> [Instruction]: Read the records and write them out again exactly.

> [Excerpted records]:
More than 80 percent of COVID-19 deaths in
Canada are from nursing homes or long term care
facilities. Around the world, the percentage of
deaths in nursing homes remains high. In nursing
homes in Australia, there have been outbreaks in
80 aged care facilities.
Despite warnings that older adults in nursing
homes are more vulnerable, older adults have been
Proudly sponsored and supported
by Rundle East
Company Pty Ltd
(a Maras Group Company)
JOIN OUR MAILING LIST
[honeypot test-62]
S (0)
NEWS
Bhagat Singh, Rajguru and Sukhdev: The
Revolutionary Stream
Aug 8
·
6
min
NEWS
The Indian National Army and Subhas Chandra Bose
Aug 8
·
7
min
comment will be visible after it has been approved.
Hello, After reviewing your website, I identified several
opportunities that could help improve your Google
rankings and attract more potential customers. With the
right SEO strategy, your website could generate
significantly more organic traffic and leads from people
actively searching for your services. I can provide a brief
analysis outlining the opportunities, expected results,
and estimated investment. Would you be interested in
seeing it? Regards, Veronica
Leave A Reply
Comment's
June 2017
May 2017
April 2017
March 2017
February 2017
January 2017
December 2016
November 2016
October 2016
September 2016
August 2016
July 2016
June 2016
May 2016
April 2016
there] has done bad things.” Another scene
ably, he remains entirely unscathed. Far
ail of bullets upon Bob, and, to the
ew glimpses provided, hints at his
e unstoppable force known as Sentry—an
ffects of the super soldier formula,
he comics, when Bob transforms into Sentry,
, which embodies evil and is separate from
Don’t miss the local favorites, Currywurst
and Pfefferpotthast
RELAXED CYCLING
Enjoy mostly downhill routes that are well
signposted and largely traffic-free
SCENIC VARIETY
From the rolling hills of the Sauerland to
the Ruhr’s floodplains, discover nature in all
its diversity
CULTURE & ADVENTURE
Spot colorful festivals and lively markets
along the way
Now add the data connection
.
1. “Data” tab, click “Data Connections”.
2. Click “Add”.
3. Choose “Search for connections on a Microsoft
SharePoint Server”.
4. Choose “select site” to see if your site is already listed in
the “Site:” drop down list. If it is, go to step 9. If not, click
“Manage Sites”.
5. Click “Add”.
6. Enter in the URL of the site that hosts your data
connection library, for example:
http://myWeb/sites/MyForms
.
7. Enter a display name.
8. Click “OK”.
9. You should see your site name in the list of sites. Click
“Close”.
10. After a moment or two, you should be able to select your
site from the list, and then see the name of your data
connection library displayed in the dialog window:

> [Exercise solution]:
More than 80 percent of COVID-19 deaths in
Canada are from nursing homes or long term care
facilities. Around the world, the percentage of
deaths in nursing homes remains high. In nursing
homes in Australia, there have been outbreaks in
80 aged care facilities.
Despite warnings that older adults in nursing
homes are more vulnerable, older adults have been
Proudly sponsored and supported
by Rundle East
Company Pty Ltd
(a Maras Group Company)
JOIN OUR MAILING LIST
[honeypot test-62]
S (0)
NEWS
Bhagat Singh, Rajguru and Sukhdev: The
Revolutionary Stream
Aug 8
·
6
min
NEWS
The Indian National Army and Subhas Chandra Bose
Aug 8
·
7
min
comment will be visible after it has been approved.
Hello, After reviewing your website, I identified several
opportunities that could help improve your Google
rankings and attract more potential customers. With the
right SEO strategy, your website could generate
significantly more organic traffic and leads from people
actively searching for your services. I can provide a brief
analysis outlining the opportunities, expected results,
and estimated investment. Would you be interested in
seeing it? Regards, Veronica
Leave A Reply
Comment's
June 2017
May 2017
April 2017
March 2017
February 2017
January 2017
December 2016
November 2016
October 2016
September 2016
August 2016
July 2016
June 2016
May 2016
April 2016
there] has done bad things.” Another scene
ably, he remains entirely unscathed. Far
ail of bullets upon Bob, and, to the
ew glimpses provided, hints at his
e unstoppable force known as Sentry—an
ffects of the super soldier formula,
he comics, when Bob transforms into Sentry,
, which embodies evil and is separate from
Don’t miss the local favorites, Currywurst
and Pfefferpotthast
RELAXED CYCLING
Enjoy mostly downhill routes that are well
signposted and largely traffic-free
SCENIC VARIETY
From the rolling hills of the Sauerland to
the Ruhr’s floodplains, discover nature in all
its diversity
CULTURE & ADVENTURE
Spot colorful festivals and lively markets
along the way
Now add the data connection
.
1. “Data” tab, click “Data Connections”.
2. Click “Add”.
3. Choose “Search for connections on a Microsoft
SharePoint Server”.
4. Choose “select site” to see if your site is already listed in
the “Site:” drop down list. If it is, go to step 9. If not, click
“Manage Sites”.
5. Click “Add”.
6. Enter in the URL of the site that hosts your data
connection library, for example:
http://myWeb/sites/MyForms
.
7. Enter a display name.
8. Click “OK”.
9. You should see your site name in the list of sites. Click
“Close”.
10. After a moment or two, you should be able to select your
site from the list, and then see the name of your data
connection library displayed in the dialog window:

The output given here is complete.